Tuesday, April 6, 2010

More on simple databases

When I think about it some more, the difference between something like MS SQL Server or DB2 vs Hibernate + MySQL with MyISAM, is that the traditional way is for the RDBMS to be a single system, relational management AND static data storage. The persistence layer/db strategy is separating the RMS (relational management system) from the DB (static storage). By separating out the relational management portion, and moving that into the persistence layer, you have the ability to run one processing cluster which serves your application and handles the persistence layer/rms, as opposed to running two clusters, one to serve your application, and one to handle the traditional RDBMS. I would think that combining your servers into one larger cluster to handle more of the computing would be more efficient than splitting it into two clusters, in which case one cluster may hit max load while the other sits idle.

By the way, I know that there are measurable differences between MyISAM, InnoDB, or other storage engines, like row level locking as opposed to table locking on updates.

How I'm learning to love simple databases

Once upon a time I was a total believer in strict database rules. Everything should be fully normalized, schema and diagrams thought out ahead of time, strict data validation at the database level, so on and so forth.
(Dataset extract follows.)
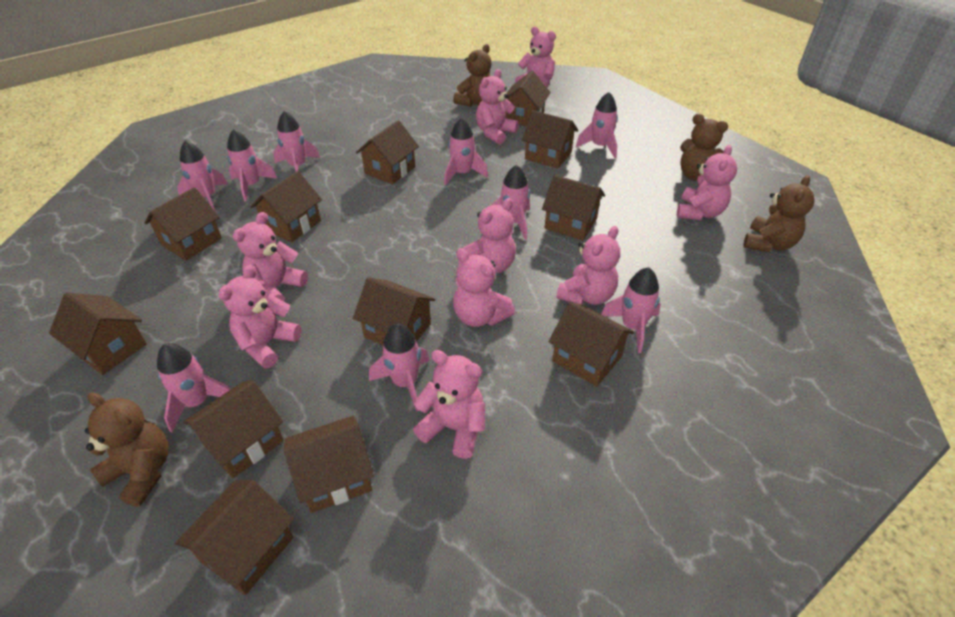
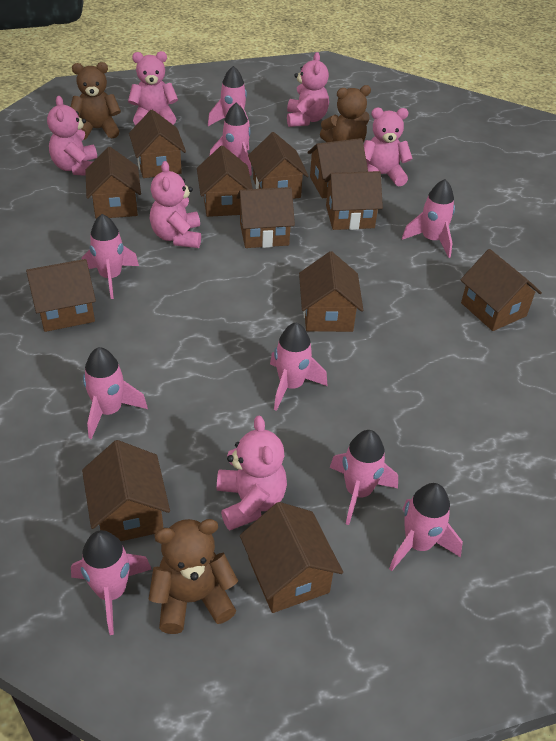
brown teddy bear: 4 -> 3
pink teddy bear: 9 -> 6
A total believer in the primacy of MS SQL Server, DB2, so on and so forth. Within the last 6 months, I've had a change of mind that's been brewing, and only lately have I more fully realized it.

When you're developing a webapp nowadays, chances are you have various frameworks and technologies that you use, each one layered on top of the other. MySQL -> Hibernate -> Java application -> JSP/Servlets -> HTML/markup, as one example. The data that you accept in from your users must pass through each layer to finally get to your storage, whether it's in memory at the application layer, or static storage at the db. Each layer has its own data validation. So if you have a date field that a user fills out, it comes in as a string, which the Servlet can accept in and convert to a valid Java date, which passes it to your application layer, in which you can put that data in an object that checks that it's a valid date (if it's defined as a Date object). Then it goes to your persistence layer, which in our example, Hibernate would check that it's a valid date. It finally gets passed to your database layer, which in our example, MySQL would check that it's a valid date. All that work to verify that it's a date several times. Why? What's the point? If you checked that it's a valid date once, and you don't do any measurable transformation of the data, there is no need to check it again.

If I think about it, when is it exactly, that I care that I check if it's a valid date? When I accept data in from the user, when I do fancy things at the application layer like date/time arithmetic, and when I display data back to the user. None of that touches the database layer. Do I care if the static data is stored in a traditional RDBMS, a bunch of XML files, or a straight up B tree like GT.M? Other than the possible performance gains by storing static data one way or another, it doesn't matter.

I currently use Wicket, and Wicket has easy to use form validation built into the framework itself, which covers all the cases in which I would care to check if the data is appropriate or not. Right now, I do datatype management at each layer because that's how I was taught, but I'm seriously considering switching everything underneath Wicket to string, integer, or float, crossing my fingers, and hoping nothing blows up.

Beyond data validation, what about primary/foreign keys? Many databases don't even have pk/fk relationships built in. Originally, I thought those databases were mad (in a bad way). However, if you think about it, the business logic which says that one table must relate to another table via a field based relationship, that business logic has to exist in your RDBMS, your persistence layer, and your application (because you must pass data with the appropriate relationships to the layer below). Why should each layer check the relational integrity of the data? The only case I can think of, is to protect myself from making a mistake at the application layer. Fine then, I can set those rules in the persistence layer as well as my application, and the database can be simply a static container, nothing more.